Witchwave: The sound of digital dissociation
The twilight sky is a beautiful mess—a bleeding of dusty rose and soft magenta slowly choked by a velvety navy blue—when you stumble alone upon a forgotten churchyard, where the cathedral stands not as a house of worship but as a hollowed carcass of stone. Here, the headstones lean at impossible, jagged angles, as if the earth itself has grown weary of holding the dead. The only sound is the rhythmic, discordant croak of nocturnal birds from distant half-dead trees.
Shift the perspective to modern sprawl, and the occult melancholy and weariness remain chillingly consistent. From your lonely balcony, the world beyond has been drained of colour, reduced to the sickly, flickering amber of distant streetlights struggling against the rain. The city is a monolith of wet, grey concrete, exhaling a cold mist that blurs the jagged edges of the surrounding high-rises.
In both scenes, the feeling is identical: a stalled, claustrophobic silence born from dissociation itself. Witchwave transforms that feeling into sound.
“Witchwave” is less a fixed genre and more an umbrella term that dissolves into adjacent microgenres—witch house, dark wave, dream pop, and other fragments of electronic sounds. At its core, what unites them is not a specific sound but a shared internet-born emotion.

PROVIDED DATA:
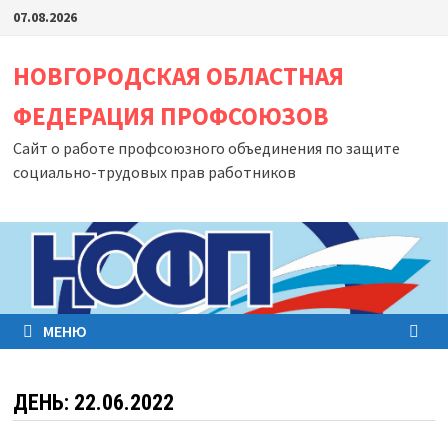
Перейти
07.08.2026
к
содержимому
НОВГОРОДСКАЯ ОБЛАСТНАЯ
ФЕДЕРАЦИЯ ПРОФСОЮЗОВ
Сайт о работе профсоюзного объединения по защите
социально-трудовых прав работников
МЕНЮ
ДЕНЬ:
22.06.2022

WORK INSTRUCTIONS:
A. Retype the passage on witchwave, starting at "Witchwave: The sound" and ending at "distant half-dead trees.".
B. For each statement, state yes or no according to whether it agrees with the passage on witchwave, and quote the words of the passage that decide it. (i) The passage calls witchwave a fixed genre. (ii) The city seen from the balcony is described as made of wet, grey concrete. (iii) According to the passage, a specific sound unites the microgenres under witchwave.

RESPONSES TO THE TASKS:
A.
Witchwave: The sound of digital dissociation
The twilight sky is a beautiful mess—a bleeding of dusty rose and soft magenta slowly choked by a velvety navy blue—when you stumble alone upon a forgotten churchyard, where the cathedral stands not as a house of worship but as a hollowed carcass of stone. Here, the headstones lean at impossible, jagged angles, as if the earth itself has grown weary of holding the dead. The only sound is the rhythmic, discordant croak of nocturnal birds from distant half-dead trees.

B.
(i) No: "less a fixed genre and more an umbrella term"
(ii) Yes: "The city is a monolith of wet, grey concrete"
(iii) No: "what unites them is not a specific sound but a shared internet-born emotion"